Actual deletion requires the periodic sweep to compute a sub-threshold retention score and invoke `soft_delete_for_decay_if_latest`.

## Practical Code Examples

### Computing Retention Manually

```rust
use ai_memory_store::decay::{self, DecayParams};

let params = DecayParams::default(); // λ=0.02, σ=0.6, μ=0.04, etc.
let age_days = 120.0;                // 4 months since update
let access_cnt = 30;
let days_since_access = Some(3.0);   // actively used 3 days ago
let salience = Some(1.5);            // previously rated Helpful

let score = decay::retention_score(
    &params, age_days, access_cnt, days_since_access, salience
);
// Score determines eviction candidacy vs. cold_threshold

```

### Applying Feedback to Adjust Salience

```rust
use ai_memory_core::FeedbackKind;
use ai_memory_store::decay::{self, DecayParams};

let params = DecayParams::default();
let current = Some(1.0);
let new_salience = decay::salience_after_feedback(
    &params, current, FeedbackKind::Helpful
);
// new_salience = 1.0 + 0.25 = 1.25 (clamped if exceeding SALIENCE_MAX)

```

### Store-Level Workflow

```rust
// Simplified from crates/ai-memory-store/src/ops.rs patterns
let feedback = FeedbackKind::NotHelpful;
let updated = decay::salience_after_feedback(
    &store.decay_params(),
    page.salience,
    feedback
);
store.update_page_salience(page.id, updated);
// Next sweep recomputes retention with new salience

```

## Key Source Files Reference

| File | Responsibility |
|------|----------------|
| [`crates/ai-memory-store/src/decay.rs`](https://github.com/akitaonrails/ai-memory/blob/main/crates/ai-memory-store/src/decay.rs) | `DecayParams`, `retention_score`, `salience_after_feedback`, constants |
| [`crates/ai-memory-core/src/page.rs`](https://github.com/akitaonrails/ai-memory/blob/main/crates/ai-memory-core/src/page.rs) | `FeedbackKind` enum, routing to lint reports |
| [`crates/ai-memory-store/src/ops.rs`](https://github.com/akitaonrails/ai-memory/blob/main/crates/ai-memory-store/src/ops.rs) | Store operations: feedback application, soft deletion logic |
| [`crates/ai-memory-mcp/src/server.rs`](https://github.com/akitaonrails/ai-memory/blob/main/crates/ai-memory-mcp/src/server.rs) | TOML configuration exposure for decay parameters |

## Summary

- **Decay/salience model** combines exponential time decay with logarithmic access reinforcement, tunable via six `DecayParams`.
- **Retention score** is deterministic and recomputed per sweep; pages below `cold_threshold` become eviction candidates.
- **Memory feedback** is the sole operator control mechanism, adjusting salience multipliers to accelerate (`NotHelpful`), slow (`Helpful`), or reset (`Stale`/`Wrong`) decay.
- **Feedback never deletes immediately** — it nudges the curve and optionally routes to `memory_lint` for human review.
- Salience bounds (0.25–2.0) create bounded but meaningful leverage over retention duration.

## Frequently Asked Questions

### What happens if I never provide memory feedback?

Pages use `salience_default` (typically 1.0) and rely purely on access patterns and age decay. Highly-accessed content survives longer; neglected content expires automatically.

### How quickly does `NotHelpful` feedback erase a page?

It depends on current salience and other parameters. Each `NotHelpful` reduces salience by `SALIENCE_STEP` (0.25). At default settings, two consecutive negative ratings drop salience from 1.0 to 0.5, halving the time term's contribution and likely pushing the page below `cold_threshold` within the next sweep cycle.

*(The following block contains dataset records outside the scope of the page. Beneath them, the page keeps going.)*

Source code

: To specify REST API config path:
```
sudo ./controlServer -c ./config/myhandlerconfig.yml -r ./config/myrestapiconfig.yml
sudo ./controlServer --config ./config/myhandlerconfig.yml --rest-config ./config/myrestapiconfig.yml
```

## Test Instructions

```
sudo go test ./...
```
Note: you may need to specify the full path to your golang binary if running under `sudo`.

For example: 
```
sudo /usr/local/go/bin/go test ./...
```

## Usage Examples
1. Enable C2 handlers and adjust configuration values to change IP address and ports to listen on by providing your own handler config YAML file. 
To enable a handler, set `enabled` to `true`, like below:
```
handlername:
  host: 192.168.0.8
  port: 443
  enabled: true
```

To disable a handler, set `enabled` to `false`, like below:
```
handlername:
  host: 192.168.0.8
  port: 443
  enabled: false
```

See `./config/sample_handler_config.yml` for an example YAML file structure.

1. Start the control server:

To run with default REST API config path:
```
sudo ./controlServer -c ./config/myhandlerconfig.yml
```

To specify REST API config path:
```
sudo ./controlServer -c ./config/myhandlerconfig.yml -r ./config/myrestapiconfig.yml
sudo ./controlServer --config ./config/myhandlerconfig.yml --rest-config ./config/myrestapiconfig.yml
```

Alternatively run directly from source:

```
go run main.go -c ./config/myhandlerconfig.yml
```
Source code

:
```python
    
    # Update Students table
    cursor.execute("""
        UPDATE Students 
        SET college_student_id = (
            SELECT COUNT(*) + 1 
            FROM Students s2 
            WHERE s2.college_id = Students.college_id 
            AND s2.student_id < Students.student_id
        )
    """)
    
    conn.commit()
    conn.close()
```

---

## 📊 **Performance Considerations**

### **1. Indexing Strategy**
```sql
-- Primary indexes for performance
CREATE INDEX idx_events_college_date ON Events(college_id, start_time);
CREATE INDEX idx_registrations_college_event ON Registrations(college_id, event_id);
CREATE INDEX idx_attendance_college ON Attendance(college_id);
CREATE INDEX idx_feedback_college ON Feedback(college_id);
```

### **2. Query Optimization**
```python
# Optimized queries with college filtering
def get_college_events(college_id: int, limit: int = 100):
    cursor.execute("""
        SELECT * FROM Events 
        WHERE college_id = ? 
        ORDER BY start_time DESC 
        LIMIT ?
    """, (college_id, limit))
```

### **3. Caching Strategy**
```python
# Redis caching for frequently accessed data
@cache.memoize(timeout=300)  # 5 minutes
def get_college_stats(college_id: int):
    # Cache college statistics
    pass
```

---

### Why don't `Stale` and `Wrong` delete immediately?

The design preserves auditability. These signals reset salience and flag pages in `memory_lint`, allowing operators to review what the system considered worth forgetting. Permanent deletion only occurs after `hard_delete_after_days` of tombstone status.

### Can I disable decay entirely?

Not directly. You could set `lambda = 0.0`, `mu = 0.0`, and `cold_threshold = -inf`, but this is not the intended use case. The model assumes bounded memory requires bounded retention; feedback exists precisely to let operators influence what stays relevant.